ヴァンパイアくんに愛されるのは危険すぎる!

「まぁ、危害を加えられたわけじゃないならいい。何にもされてないだろうな?」

『へぇ、そう。弥虎たちにもそんな甘い提案するんだ。』

『つ、司君? どうし――……』

 ……どうだろう。

 変な事ではないだろうけど……これを正直に言ったらこっぴどく怒られそう。

 いや、あれは……そう、ただのスキンシップだから! 危害とか隙とか、そういう話には入らないと思う……!

「さ、されてないよ!」

「嘘だな。」

「嘘じゃないよ! 本当に何にもされてないからっ!」

「それなら、何で顔赤くしてんだよ。

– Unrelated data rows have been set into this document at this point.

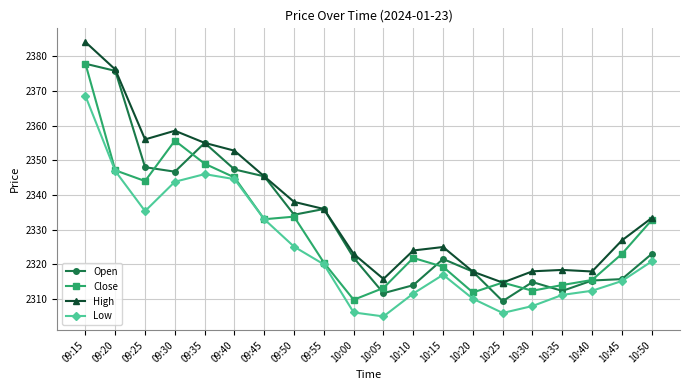

What is the label of the 15th point from the right?

09:40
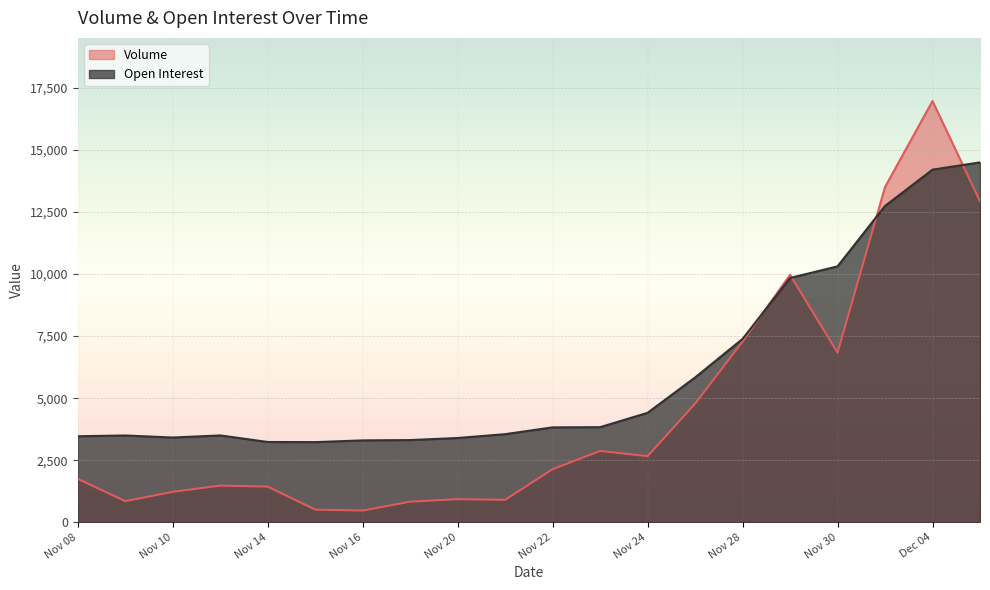

At which label does Open Interest first exceed 3822?

Nov 23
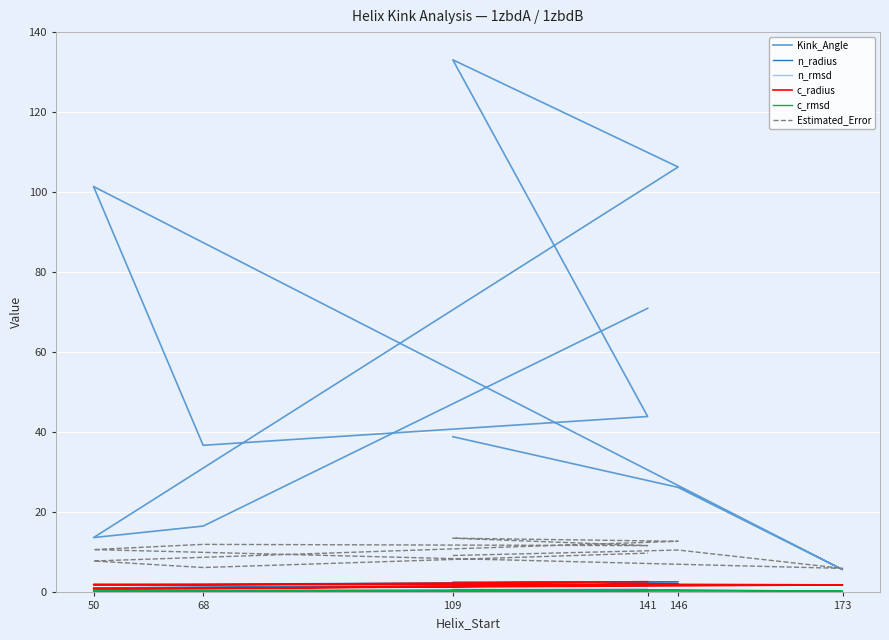

Which has a higher value, 141 or 50?

50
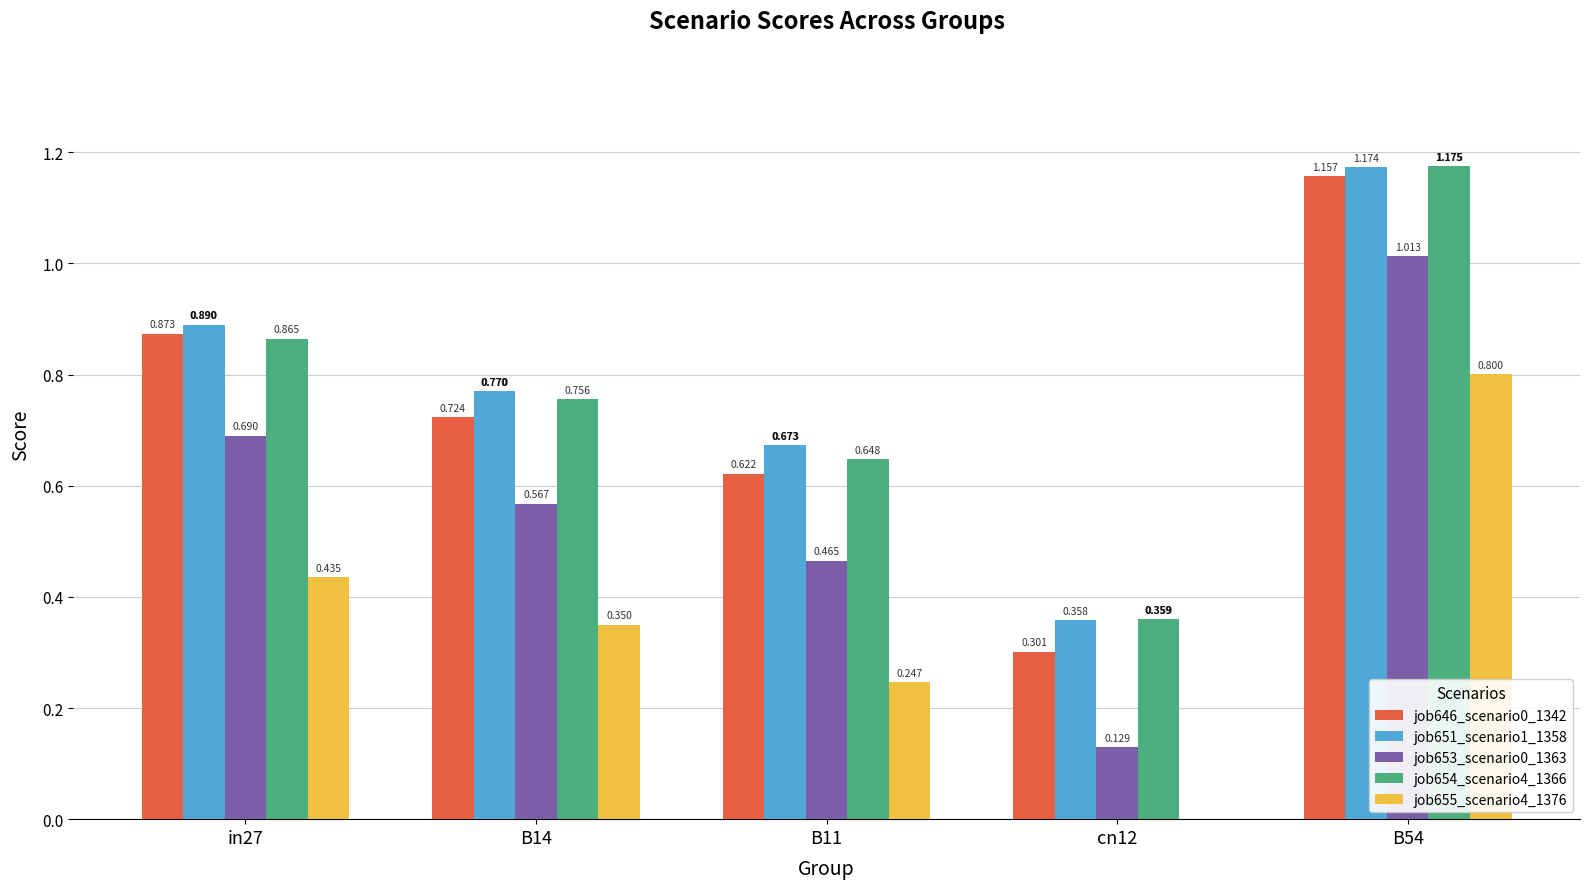

Is it true that job646_scenario0_1342 equals 0.5 at cn12?

False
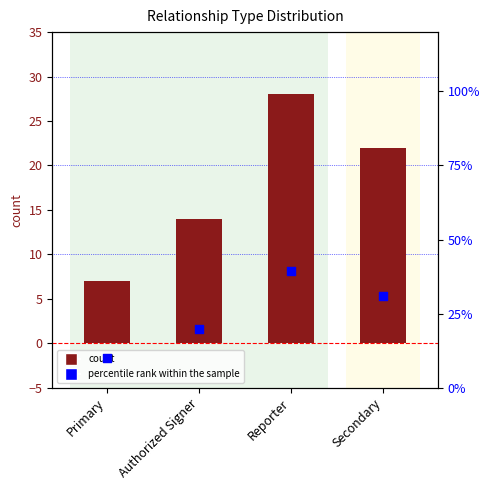

Which series has the largest total across all categories?

percentile rank within the sample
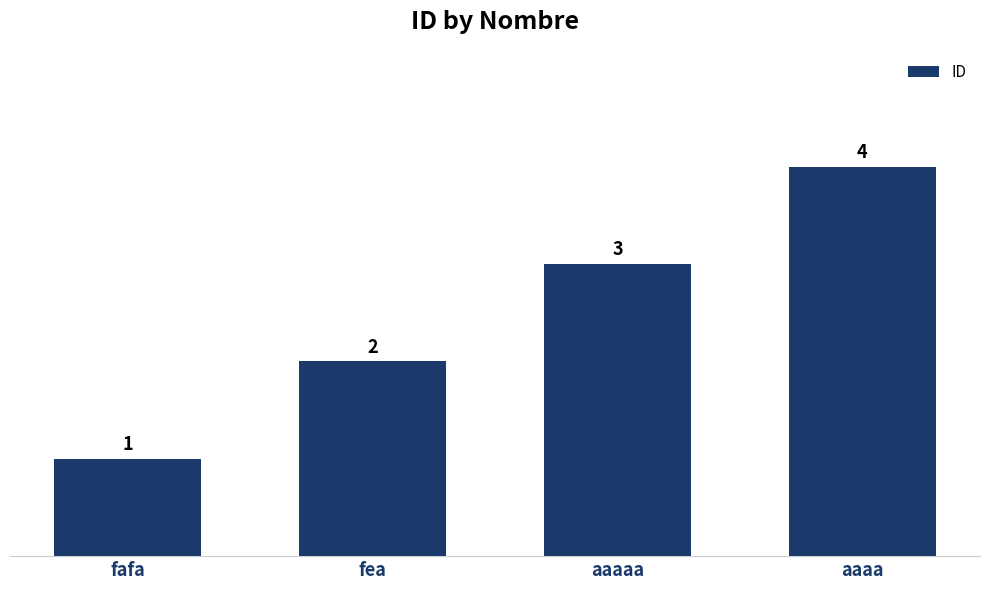

What is the maximum value shown in the chart?

4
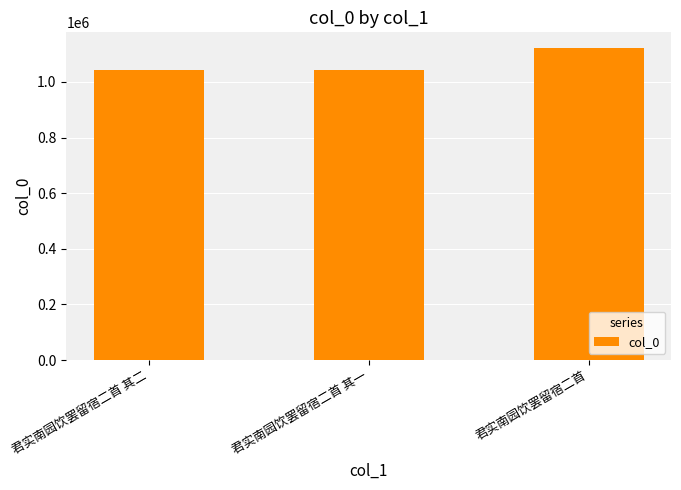

True or false: the data shows 326992 at 君实南园饮罢留宿二首.

False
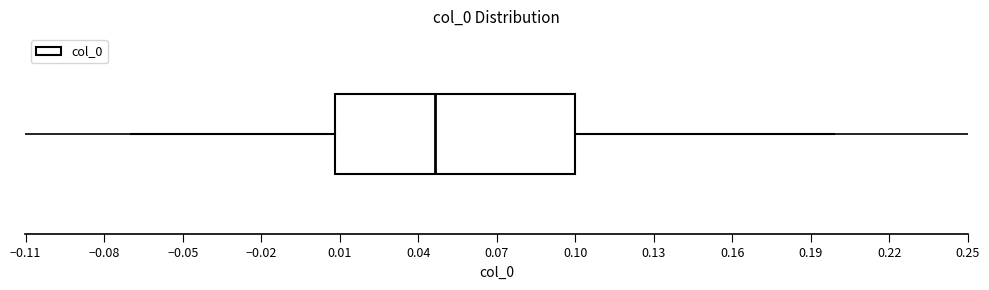

Read this box plot against the x-axis: the position of the median line, the range covered by the box, and the ends of both whiskers. The values are not printed on the chart, so give them approximately, as read against the axis.

median 0.045, box 0.010 to 0.100, whiskers -0.070 to 0.200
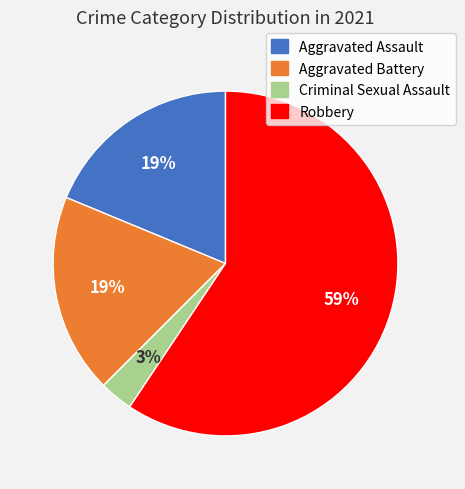

Which category has the smallest portion of the pie?

Criminal Sexual Assault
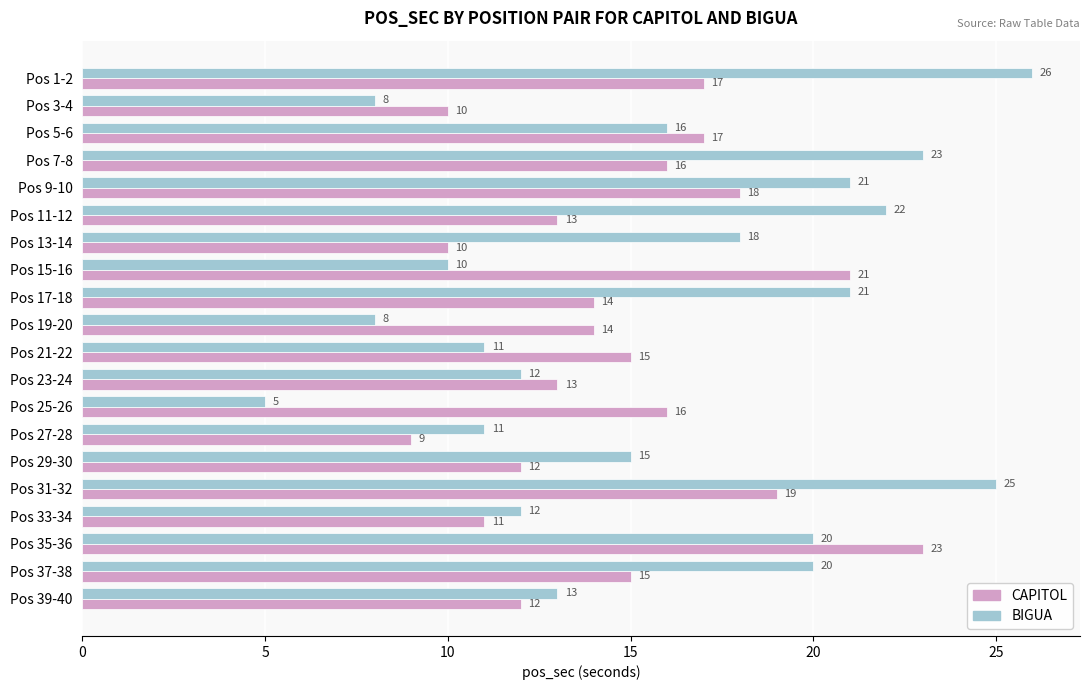

The value of CAPITOL at Pos 21-22 is 10. True or false?

False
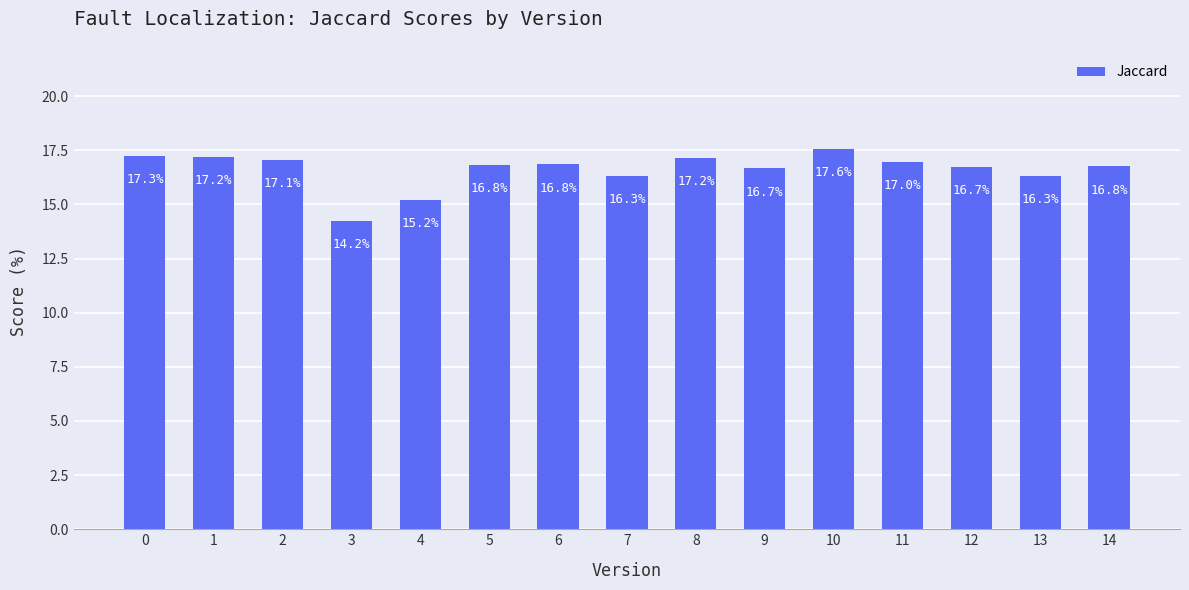

Reading left to right, transcribe all the data shown in this chart.

17.3	17.2	17.1	14.2	15.2	16.8	16.8	16.3	17.2	16.7	17.6	17.0	16.7	16.3	16.8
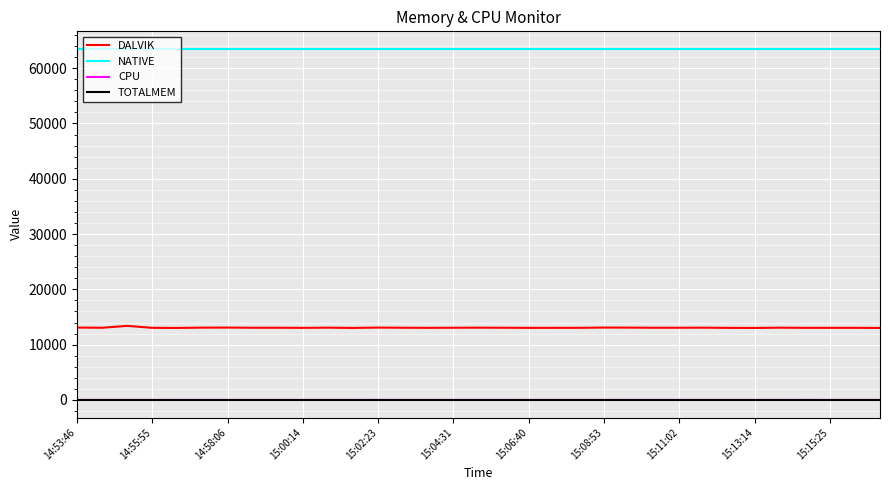

Which series has the largest total across all categories?

NATIVE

」

 えっ、私、顔赤いの……!?

 春君に指摘され頬に手を当てると、確かに熱い。ほんのりとかじゃなく、ガッツリ。

 夜なのによく分かったな……なんて若干恐怖を抱いていると、春君は呆れたように月を見上げた。

「俺らはヴァンパイアハンターだ、ヴァンパイアに情は持つな。ただの監視だとしても敵だと思え。それが俺らの仕事なのは分かってるだろ。」

「……もちろん、分かってるよ。」

 春くんは誰よりもストイックだから、ハンターである事にこだわりがある。だから私みたいな半端なハンターは嫌なんだろう。